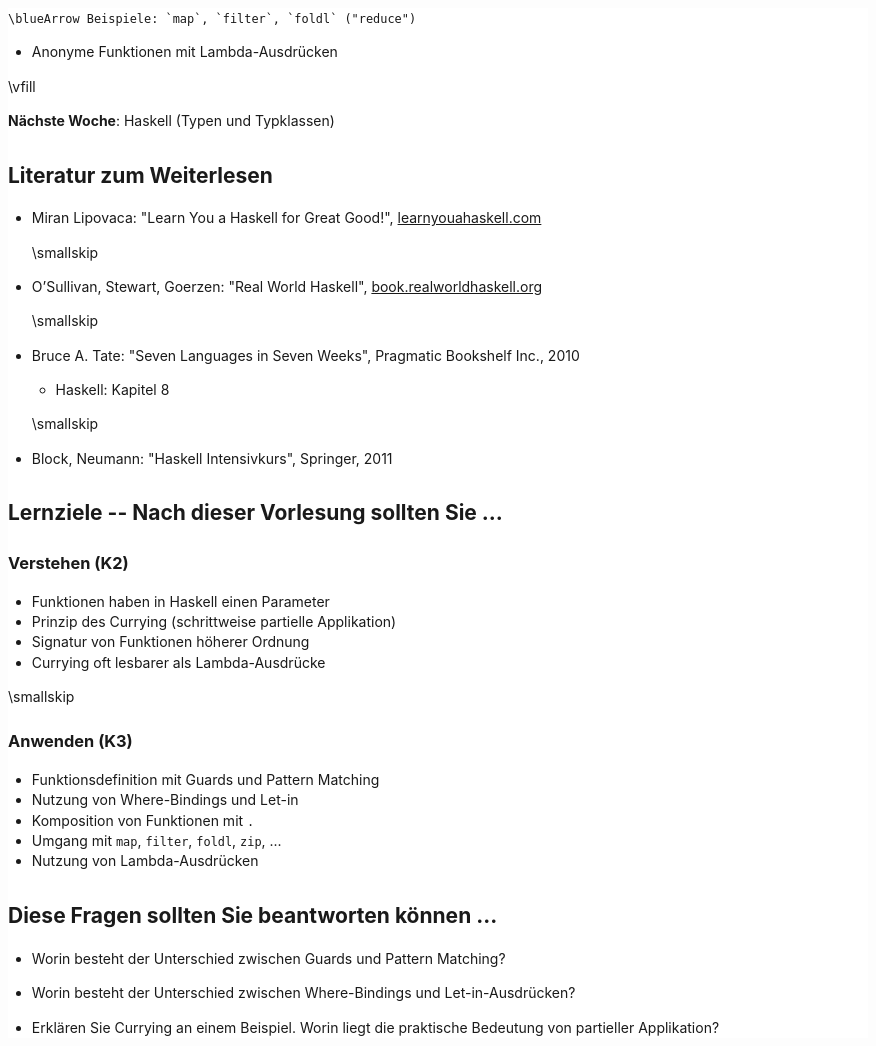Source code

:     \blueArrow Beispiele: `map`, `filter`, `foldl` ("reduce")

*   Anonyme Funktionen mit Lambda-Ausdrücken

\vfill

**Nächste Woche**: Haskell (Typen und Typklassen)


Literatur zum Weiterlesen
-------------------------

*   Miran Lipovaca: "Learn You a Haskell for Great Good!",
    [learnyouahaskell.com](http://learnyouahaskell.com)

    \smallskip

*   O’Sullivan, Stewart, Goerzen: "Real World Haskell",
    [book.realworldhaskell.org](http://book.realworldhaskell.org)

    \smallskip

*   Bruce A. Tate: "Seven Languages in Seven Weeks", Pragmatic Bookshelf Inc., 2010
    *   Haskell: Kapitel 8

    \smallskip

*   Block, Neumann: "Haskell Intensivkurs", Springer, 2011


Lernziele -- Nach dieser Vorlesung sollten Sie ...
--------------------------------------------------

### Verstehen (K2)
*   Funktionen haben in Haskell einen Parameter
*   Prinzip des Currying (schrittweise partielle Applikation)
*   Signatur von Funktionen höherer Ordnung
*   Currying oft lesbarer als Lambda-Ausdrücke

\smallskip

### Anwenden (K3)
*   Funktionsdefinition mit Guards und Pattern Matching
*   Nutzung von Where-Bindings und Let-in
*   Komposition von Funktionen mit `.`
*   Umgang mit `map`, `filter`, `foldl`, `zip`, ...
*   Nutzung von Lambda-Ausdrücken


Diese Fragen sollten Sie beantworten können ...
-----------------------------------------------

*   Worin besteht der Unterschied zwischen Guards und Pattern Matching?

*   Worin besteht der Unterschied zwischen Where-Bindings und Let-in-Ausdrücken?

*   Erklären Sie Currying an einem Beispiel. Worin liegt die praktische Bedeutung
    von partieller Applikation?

•••

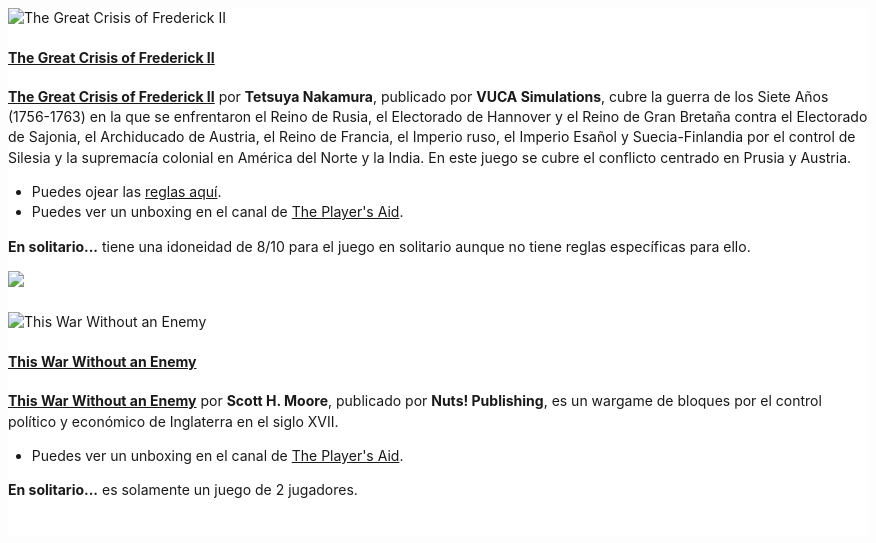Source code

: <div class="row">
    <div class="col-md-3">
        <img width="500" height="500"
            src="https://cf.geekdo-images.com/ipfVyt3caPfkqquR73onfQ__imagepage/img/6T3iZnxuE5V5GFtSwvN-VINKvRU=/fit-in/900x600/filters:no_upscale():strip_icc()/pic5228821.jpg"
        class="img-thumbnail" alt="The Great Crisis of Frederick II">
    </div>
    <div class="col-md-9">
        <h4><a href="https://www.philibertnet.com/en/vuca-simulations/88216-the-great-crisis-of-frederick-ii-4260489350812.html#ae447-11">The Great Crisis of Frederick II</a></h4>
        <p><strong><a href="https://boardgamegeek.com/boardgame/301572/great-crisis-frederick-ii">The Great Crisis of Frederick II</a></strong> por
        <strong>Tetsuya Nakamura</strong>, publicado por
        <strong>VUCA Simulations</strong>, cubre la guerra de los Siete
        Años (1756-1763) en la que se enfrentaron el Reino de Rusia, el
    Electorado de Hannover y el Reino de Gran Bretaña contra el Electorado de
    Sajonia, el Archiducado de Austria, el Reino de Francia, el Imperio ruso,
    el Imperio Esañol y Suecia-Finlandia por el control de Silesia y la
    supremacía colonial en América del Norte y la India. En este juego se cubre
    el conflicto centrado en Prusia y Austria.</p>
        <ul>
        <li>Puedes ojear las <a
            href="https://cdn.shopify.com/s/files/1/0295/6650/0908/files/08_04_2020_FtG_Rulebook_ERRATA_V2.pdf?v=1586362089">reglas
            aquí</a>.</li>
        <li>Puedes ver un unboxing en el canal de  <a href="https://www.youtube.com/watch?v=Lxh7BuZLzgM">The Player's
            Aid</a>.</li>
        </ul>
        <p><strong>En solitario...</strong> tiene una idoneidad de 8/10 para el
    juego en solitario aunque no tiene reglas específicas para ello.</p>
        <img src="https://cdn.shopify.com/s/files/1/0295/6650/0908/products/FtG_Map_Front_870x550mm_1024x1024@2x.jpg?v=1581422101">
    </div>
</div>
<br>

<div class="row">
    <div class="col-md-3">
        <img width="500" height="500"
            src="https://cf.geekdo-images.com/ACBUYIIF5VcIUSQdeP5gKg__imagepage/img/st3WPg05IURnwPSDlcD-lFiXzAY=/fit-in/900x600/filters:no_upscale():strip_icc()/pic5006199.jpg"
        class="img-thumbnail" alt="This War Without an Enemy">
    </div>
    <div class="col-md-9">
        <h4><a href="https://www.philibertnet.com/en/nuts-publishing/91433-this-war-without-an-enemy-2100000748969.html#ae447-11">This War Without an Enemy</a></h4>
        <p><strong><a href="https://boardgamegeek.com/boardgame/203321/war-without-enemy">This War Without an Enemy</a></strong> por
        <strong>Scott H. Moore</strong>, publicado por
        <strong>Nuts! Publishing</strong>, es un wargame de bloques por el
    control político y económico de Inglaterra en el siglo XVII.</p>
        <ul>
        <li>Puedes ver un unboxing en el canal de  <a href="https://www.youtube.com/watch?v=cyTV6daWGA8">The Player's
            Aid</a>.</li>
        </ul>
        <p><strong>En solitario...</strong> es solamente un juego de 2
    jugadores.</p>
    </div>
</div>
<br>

•••

What is expected:
Which lines in the material contain the word "reglas"? Pull each of them out.

Answer box:
            href="https://cdn.shopify.com/s/files/1/0295/6650/0908/files/08_04_2020_FtG_Rulebook_ERRATA_V2.pdf?v=1586362089">reglas
    juego en solitario aunque no tiene reglas específicas para ello.</p>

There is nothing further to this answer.